Pseudo-CT image generation from mDixon MRI images using fully convolutional neural networks

Generating pseudo-CT images from MRI provides electron density maps for radiation therapy planning and saves additional CT scans. Fully convolutional neural networks were proposed for pseudo-CT generation. We investigated the influence of architectures and hyperparameters on the quality of the pseudo-CT images.
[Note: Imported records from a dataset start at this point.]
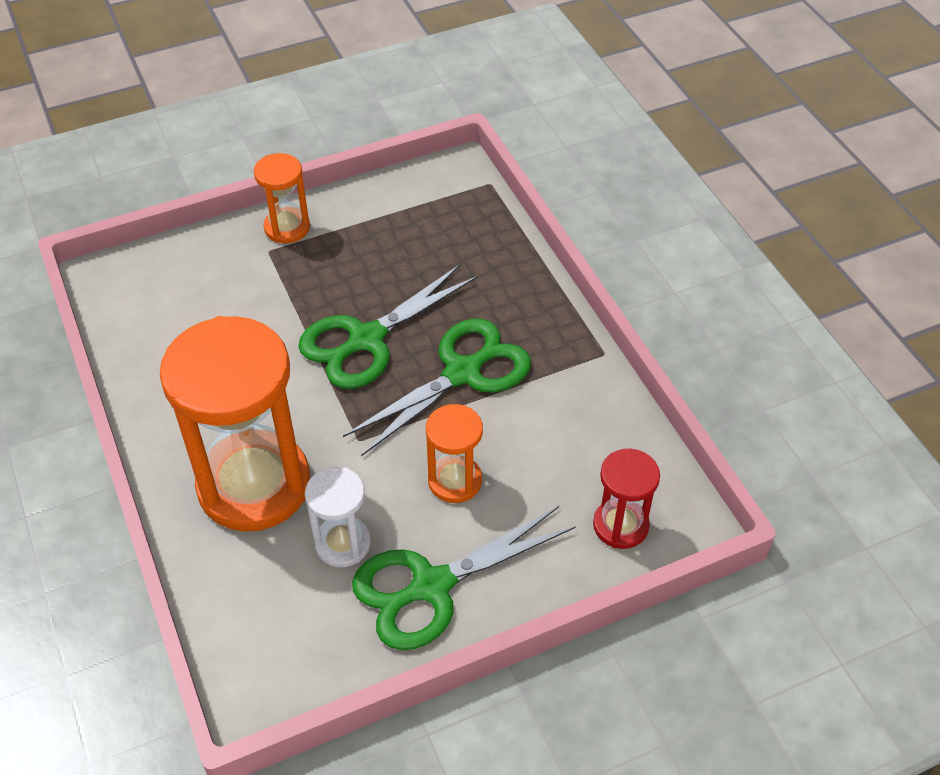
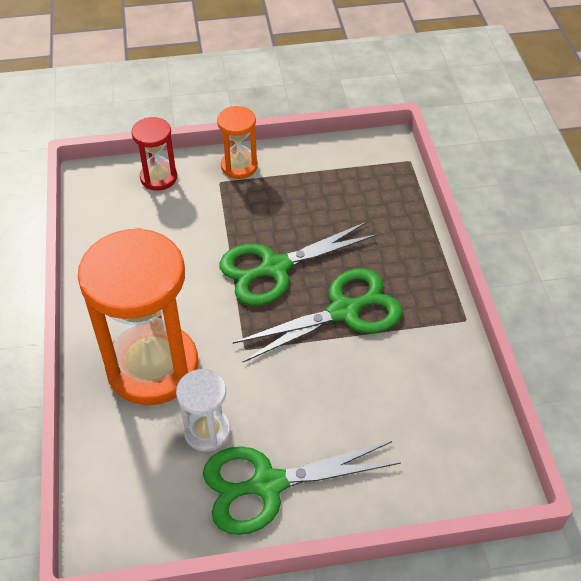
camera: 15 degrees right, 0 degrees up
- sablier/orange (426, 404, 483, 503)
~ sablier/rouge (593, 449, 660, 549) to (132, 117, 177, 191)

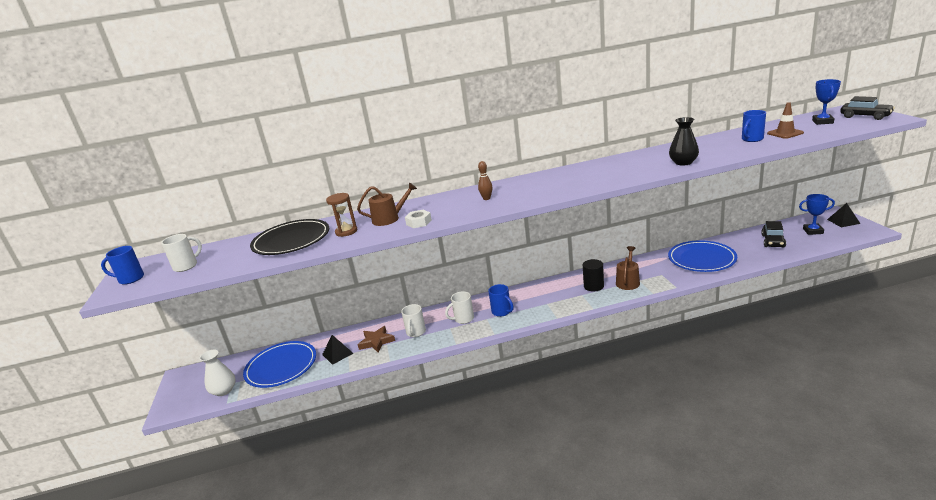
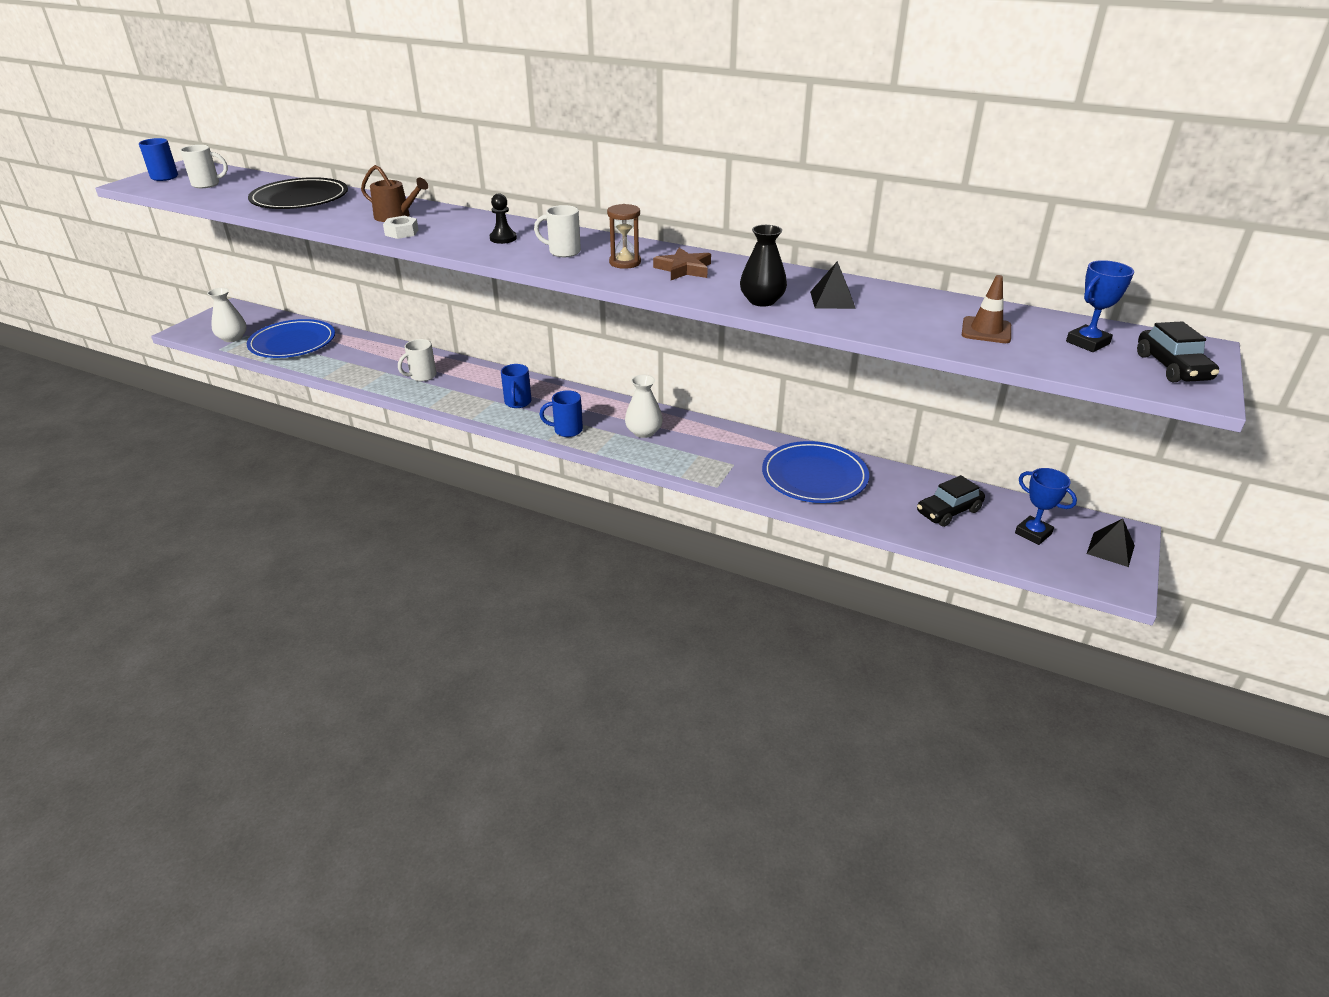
camera: 35 degrees right, 10 degrees up
~ pyramide/noir (322, 335, 354, 365) to (810, 261, 856, 309)
~ sablier/marron (326, 193, 357, 237) to (607, 204, 641, 269)
~ étoile/marron (358, 326, 395, 353) to (653, 248, 711, 280)
~ tasse/blanc (445, 291, 474, 324) to (534, 205, 581, 257)
~ quille/marron (478, 161, 492, 200) to pion/noir (490, 193, 517, 244)
~ cylindre/noir (583, 259, 604, 291) to vase/blanc (625, 375, 663, 438)
- arrosoir/marron (616, 246, 640, 290)
~ tasse/bleu (742, 110, 766, 142) to (540, 390, 583, 437)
We used fully convolutional neural networks to transform between registered MRI and CT volumes of the pelvic region: two UNet variants using transposed convolutions or bilinear upsampling, LinkNet using residual blocks and strided convolutions for downsampling, and we designed transnet to maintain tensor spatial dimensions equal to the image’s size. Different architectures revealed similar error metrics, although pseudo-CTs differ visually. Comparison of LinkNet and UNet showed that downsampling does not affect translation. Replacing transposed convolutions with bilinear upsampling improved the pseudo-CTs’ sharpness. Translation quality quickly saturates with the number of convolution layers; increasing the number of layers from 4 to 19 decreases the MAE from 44HU to 37HU. Varying the number of feature maps showed that good translation quality can be achieved with networks that are substantially narrower than those previously published. Generally, the pseudo-CT have MAE lower than 45HU, computed inside of the true CT’s body shape.